La guerra non è un valore della Costituzione

Autore Sonia Alfano

Oggi è il giorno dei funerali dei quattro alpini uccisi sabato scorso in un attacco talebano in Afghanistan. L’ennesimo sacrificio di vite umane ha riaperto la discussione sulla presenza dei nostri militari in quel martoriato Paese, per una missione di pace che si è via via trasformata in una vera e propria guerra.
Eppure “L'Italia – recita l’Articolo 11 della Costituzione – ripudia la guerra come strumento di offesa alla libertà degli altri popoli e come mezzo di risoluzione delle controversie internazionali”
Il nostro Paese può partecipare esclusivamente a missioni internazionali di pace, missioni nelle quali è centrale il valore di aiuto alle popolazioni e di ricostruzione e stabilizzazione a seguito di conflitti. Eppure secondo il Ministro La Russa e tutto l’emiciclo parlamentare (ad esclusione dell’Italia dei Valori) non importa se la presenza del nostro contingente in Afghanistan abbia assunto i contorni di una vera e propria guerra con attività offensive fortemente marcate. Non importa se nell’ultimo mese cinque nostri ragazzi abbiano perso la vita, 34 dall’inizio della missione nel 2004. Non importa se 6 italiani su 10 siano contrari alla missione in Afghanistan. Dobbiamo restare, non si discute. Anzi, confortato dai vari Rutelli, Bersani, Casini, il Ministro La Russa si appresta a mandare più armi, più militari, ad armare i tornado per i bombardamenti. Così, secondo loro, potremo stanare i talebani ed esportare la democrazia in Afghanistan; i civili che verranno massacrati nel sonno saranno inseriti nel capitolo di spese denominato “costi della democrazia”. I cadaveri dei nostri ragazzi, giovani, giovanissimi, quelli li metteremo al capitolo “spese per scelte incostituzionali del Parlamento”, e nel giro di poco, con un falso in bilancio, tutto sarà cancellato.

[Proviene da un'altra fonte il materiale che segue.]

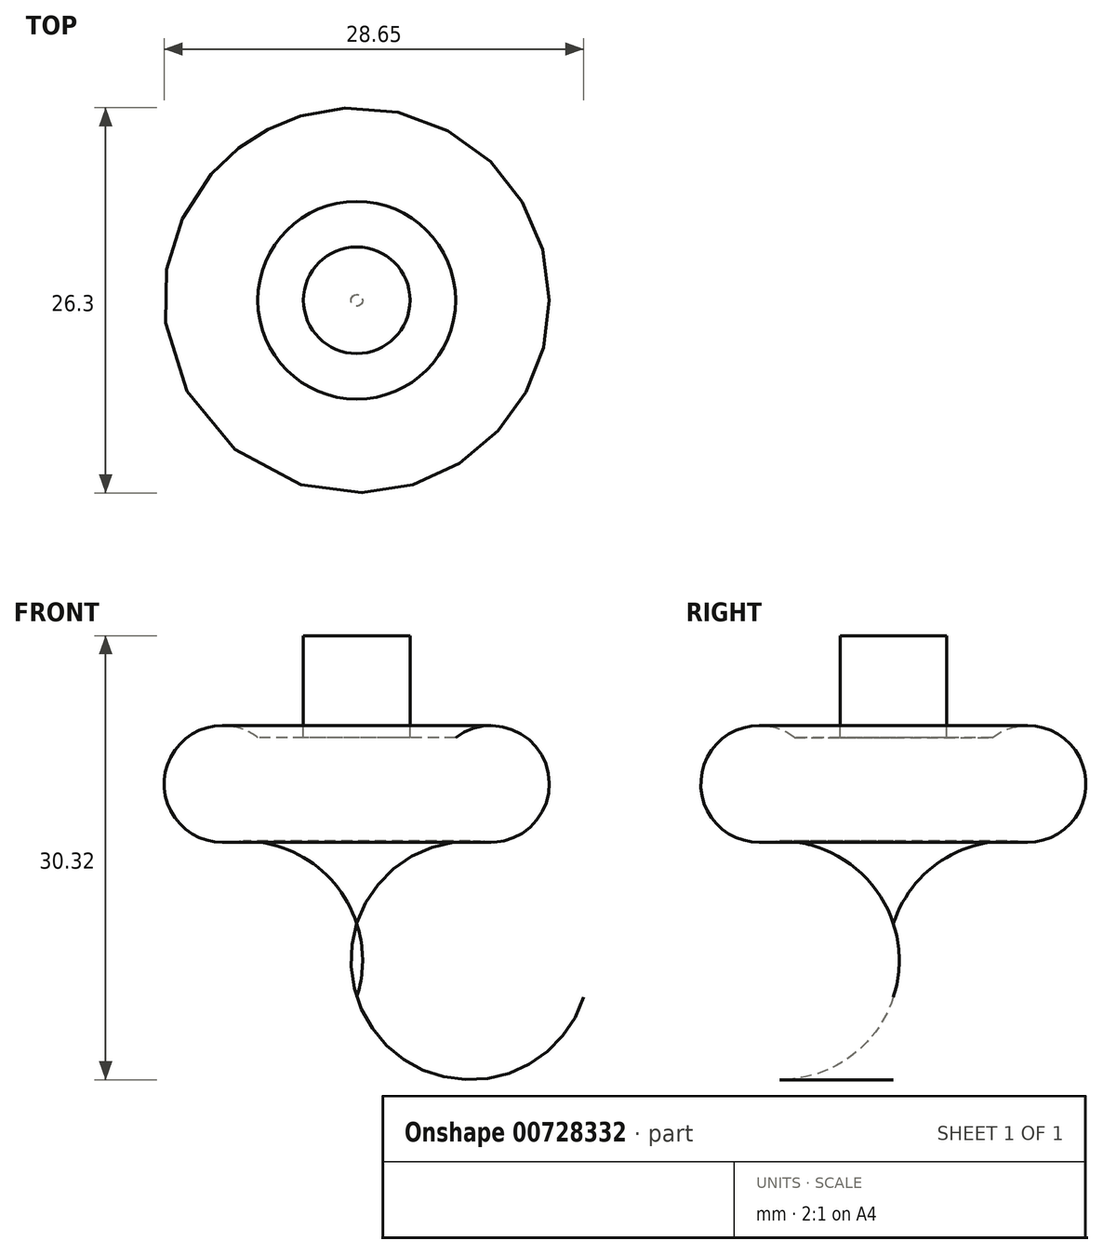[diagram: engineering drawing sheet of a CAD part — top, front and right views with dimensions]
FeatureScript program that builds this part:
annotation { "Feature Type Name" : "Feature", "Feature Type Description" : "" }
export const myFeature = defineFeature(function(context is Context, id is Id, definition is map)
    precondition{}
    {
        {
            var Q0;
            Q0=qCreatedBy(makeId("Front.planeOp"),FACE);
            var sketch = newSketch(context, id + "F0", { "sketchPlane" : qUnion([Q0])});
            skArc(sketch, "E0", {"start": v(8.7, 5.58) * mm, "mid": v(3.35, 4.35) * mm, "end": v(0, 0) * mm});
            skArc(sketch, "E1", {"start": v(8.7, 5.58) * mm, "mid": v(13.01, 10.59) * mm, "end": v(6.75, 12.7) * mm});
            skLineSegment(sketch, "E2", {"start": v(6.75, 12.7) * mm, "end": v(3.64, 12.7) * mm});
            skLineSegment(sketch, "E3", {"start": v(3.64, 12.7) * mm, "end": v(3.64, 19.66) * mm});
            skLineSegment(sketch, "E4", {"start": v(3.64, 19.66) * mm, "end": v(0, 19.66) * mm});
            skLineSegment(sketch, "E5", {"start": v(0, 19.66) * mm, "end": v(0, 0) * mm});
            skSolve(sketch);
        }
        {
            var Q0;
            Q0 = qSketchRegion(id + "F0", true);
            var Q1;
            Q1=sQuery(id+"F0.wireOp",EDGE,"E5");
            revolve(context, id + "F1", {"surfaceOperationType" : NewSurfaceOperationType.NEW, "entities" : qUnion([Q0]), "axis" : qUnion([Q1]), "revolveType" : RevolveType.FULL});
        }
        {
            var Q0;
            Q0=makeQuery(id+"F1.opRevolve","SWEPT_FACE",FACE,{"disambiguationData":[OSD([sQuery(id+"F0.wireOp",EDGE,"E4")])]});
            extrude(context, id + "F2", {"entities" : qUnion([Q0]), "operationType" : NewBodyOperationType.REMOVE, "depth" : 50.8 * mm, "offsetDistance" : 25.4 * mm});
        }
    });
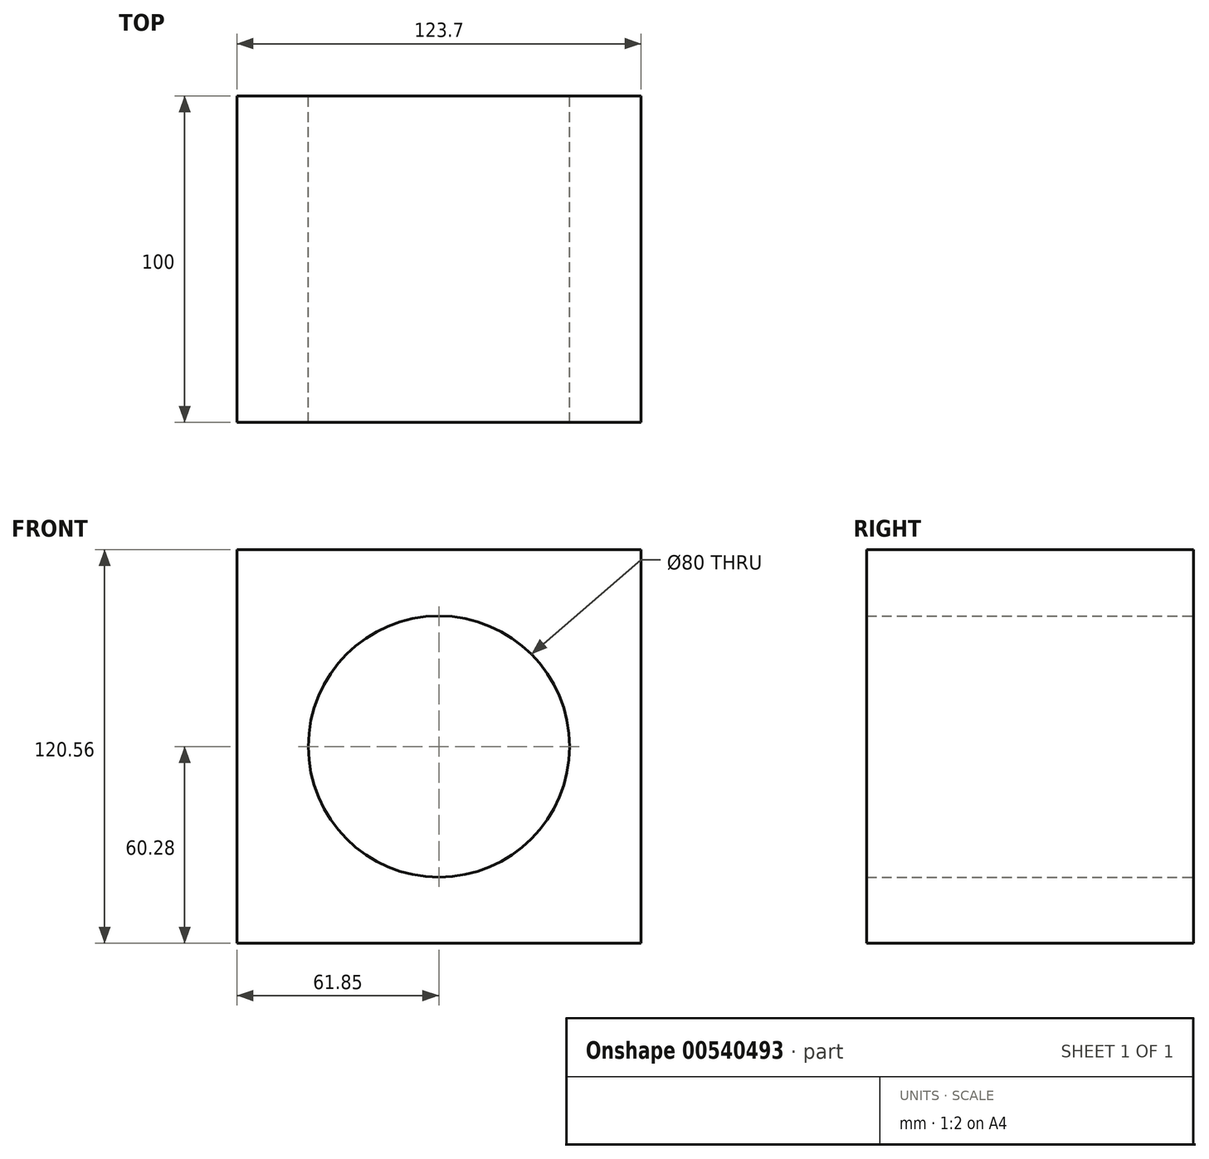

Nessuno, per ipocrisia mista a interessi politici ed economici, ha il coraggio di dire che la guerra è uno strumento che non funziona. Lo dimostrano i dati di fatto. Siamo giunti quasi al decennale dell’inizio della guerra in Afghanistan, i talebani e i signori della guerra spadroneggiano ancora in buona parte del territorio e, soprattutto, hanno il consenso della popolazione: all’inizio del conflitto erano odiati e detestati da larga parte di essa. La produzione di oppio non è diminuita e le elezioni finora svolte hanno avuto ben poco di democratico, con brogli evidenti in quasi tutto il paese. Di questo si sono resi conto anche gli USA che, insieme a Karzai, hanno deciso di trattare con i talebani: basterebbe solo questo fatto a certificare la morte del progetto di guerra, di pace o di qualsiasi altro fantomatico aggettivo usato per ammorbidire una realtà fatta di sangue, morti, e bandiere sulle bare.
La politica della forza, come sempre accade, non porta alcun frutto se non quello di acuire l’odio, di dividere le persone, di seminare morte. E di far realizzare grossi profitti a multinazionali e affaristi.
Penso che l’Italia dei Valori, e la maggioranza degli italiani, abbiano un’altra idea dell’impegno internazionale dei nostri ragazzi, che non è certo quello di andare a stanare i talebani in mezzo all’Afghanistan, né tantomeno procedere a bombardamenti a tappeto. Un’idea fatta di solidarietà, di cooperazione, di formazione, di sostegno. Un’idea che non si rispecchia nell’attuale atteggiamento del Governo e del Parlamento (ad eccezione di Italia dei Valori) che ha rifinanziato ad agosto le missioni, destinando per la seconda parte del 2010 ben 365 milioni di euro per il mantenimento del contingente ISAF in Afghanistan e solamente 18,7 milioni di euro per iniziative di cooperazione, assistenza e ricostruzione. Una sproporzione palese che testimonia ulteriormente l’atteggiamento anticostituzionale che l’Italia ha assunto a livello internazionale.
Come ci ricorda Gino Strada “ci sono tanti modi per intervenire. Il dramma di oggi è che di fronte a qualsiasi problema si pensa solo ed esclusivamente in termini di «che risposta militare diamo», cioè «quanti uomini mandiamo, dove, chi li comanda». Il problema di per sé non lo si affronta mai”. Forse è arrivato il momento che l’Italia decida di affrontare il problema con la testa, con il cuore, lasciando a casa i fucili.